La légende forgée après Thermidor veut que Maximilien de Robespierre ait eu un regard bleu glacial et des lunettes vertes. Mais qu'en savons-nous vraiment ? et comment le savoir, plus de deux siècles après la mort de l'Incorruptible ?

I. Maximilien de Robespierre vu par Marie Marguerite Charlotte de Robespierre, sa sœur

Peu fiables, presque toujours postérieurs à cette mort, tableaux et gravures ne permettent guère d'en juger. D'après Marie Marguerite Charlotte de Robespierre (1760-1834), sœur du grand homme, le portrait reproduit ci-dessous, de tous ceux qu'elle a pu voir, serait le plus ressemblant.
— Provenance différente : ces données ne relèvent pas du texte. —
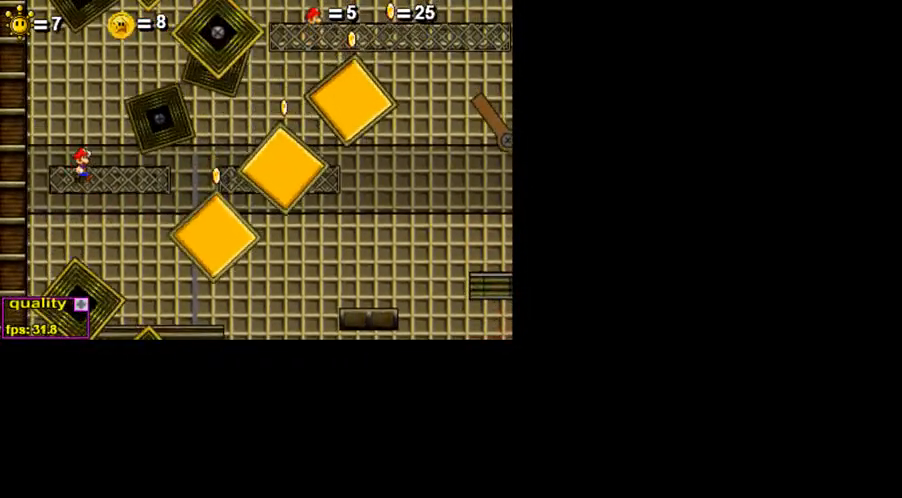
{"keys": ["right", "up", "x"], "events": [[300, "x", "down"]]}
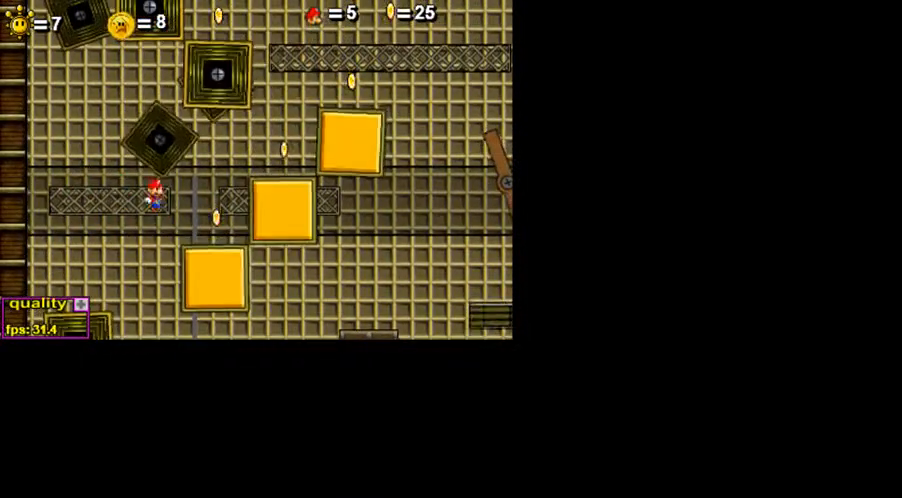
{"keys": ["right", "up"], "events": [[200, "up", "up"], [250, "x", "up"], [400, "up", "down"]]}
« Maximilien était d'une taille moyenne et d'une complexion délicate. Son visage respirait la douceur et la bonté, mais n'était pas aussi régulièrement beau que celui de son frère. Il souriait presque toujours. Un grand nombre de portraits de mon frère aîné ont été publiés. Le plus ressemblant de tous est celui qui l'a été par Delpech. Il en est d'autres qui ne sont que d'odieuses charges où l'on s'est appliqué à défigurer ses traits, à leur donner une expression féroce, comme on a cherché à présenter son âme sous un jour affreux. » (1)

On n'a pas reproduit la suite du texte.